Quiz items based on charts
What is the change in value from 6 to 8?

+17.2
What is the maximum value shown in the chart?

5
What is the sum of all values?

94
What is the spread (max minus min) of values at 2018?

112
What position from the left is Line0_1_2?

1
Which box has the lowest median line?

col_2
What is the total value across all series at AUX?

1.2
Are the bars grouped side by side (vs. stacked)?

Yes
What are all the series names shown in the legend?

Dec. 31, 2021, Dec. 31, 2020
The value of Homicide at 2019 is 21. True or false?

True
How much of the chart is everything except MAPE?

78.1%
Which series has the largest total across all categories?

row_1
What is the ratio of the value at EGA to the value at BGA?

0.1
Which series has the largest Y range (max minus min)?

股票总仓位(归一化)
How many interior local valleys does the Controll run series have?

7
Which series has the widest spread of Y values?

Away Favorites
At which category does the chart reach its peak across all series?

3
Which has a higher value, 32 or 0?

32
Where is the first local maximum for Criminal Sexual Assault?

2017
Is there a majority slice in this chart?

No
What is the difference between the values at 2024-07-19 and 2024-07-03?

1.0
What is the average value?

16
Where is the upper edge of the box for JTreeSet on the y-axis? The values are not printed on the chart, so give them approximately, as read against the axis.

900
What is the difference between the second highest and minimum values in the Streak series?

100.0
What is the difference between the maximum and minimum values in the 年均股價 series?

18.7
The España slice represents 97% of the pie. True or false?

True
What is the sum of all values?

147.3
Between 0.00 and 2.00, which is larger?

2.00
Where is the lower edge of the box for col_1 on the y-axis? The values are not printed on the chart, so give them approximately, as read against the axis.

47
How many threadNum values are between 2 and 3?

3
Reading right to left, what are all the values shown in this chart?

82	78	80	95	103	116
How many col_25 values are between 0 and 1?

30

> [Directive] Please quote the data above word for word, from the line containing "Dec. 31, 2021, Dec. 31, 2020" to the line containing "Is there a majority slice in this chart?", with both of those lines included.

> [Response]
Dec. 31, 2021, Dec. 31, 2020
The value of Homicide at 2019 is 21. True or false?

True
How much of the chart is everything except MAPE?

78.1%
Which series has the largest total across all categories?

row_1
What is the ratio of the value at EGA to the value at BGA?

0.1
Which series has the largest Y range (max minus min)?

股票总仓位(归一化)
How many interior local valleys does the Controll run series have?

7
Which series has the widest spread of Y values?

Away Favorites
At which category does the chart reach its peak across all series?

3
Which has a higher value, 32 or 0?

32
Where is the first local maximum for Criminal Sexual Assault?

2017
Is there a majority slice in this chart?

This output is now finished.